Investigators searching around the clock for a motive uncovered “very good evidence” inside the school and the nearby home where Lanza, 20, fatally shot his mother, said Connecticut State Police Lt. J. Paul Vance.
Without going into detail, Vance said the findings will help “in painting the complete picture — the how and, more importantly, the why.”
He refuted a report that Lanza fought with teachers inside the Newtown elementary school one day before showing up dressed in black camouflage and a military-style vest.
Investigators will continue working at the murder scene through at least Monday, the lieutenant added.
The names of the victims were made public after family members identified their loved ones from photos taken inside the school where they were gunned down. The bodies were then released as the town braced for a series of heart-breaking funerals.
The tony New England burg of 27,000 was plunged into deep mourning, with some resident taking down their Christmas decorations. “God Bless The Families” read a spray-painted message on a piece of plywood. “Hug A Teacher” declared another.

§ RECORD EXCERPTS:

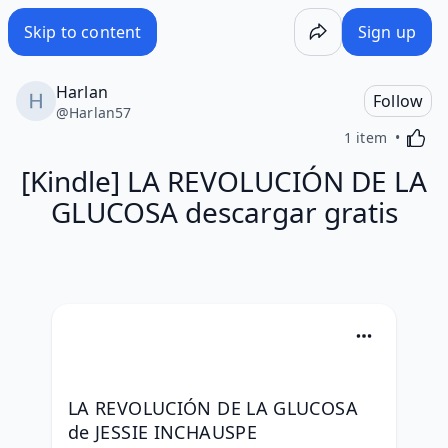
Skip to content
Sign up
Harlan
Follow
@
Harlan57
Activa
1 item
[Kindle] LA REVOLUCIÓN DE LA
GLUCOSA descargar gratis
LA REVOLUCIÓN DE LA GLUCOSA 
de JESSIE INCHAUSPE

...

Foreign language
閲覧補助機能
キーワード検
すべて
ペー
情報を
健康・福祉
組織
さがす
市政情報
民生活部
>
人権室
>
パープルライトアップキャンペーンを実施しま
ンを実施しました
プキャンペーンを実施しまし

---

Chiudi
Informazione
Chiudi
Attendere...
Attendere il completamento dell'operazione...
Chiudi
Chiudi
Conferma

§ PROBLEM TO SOLVE:
In the news excerpt about the school shooting investigation, how long will investigators keep working at the murder scene?

§ SOLVED EXERCISE:
Through at least Monday.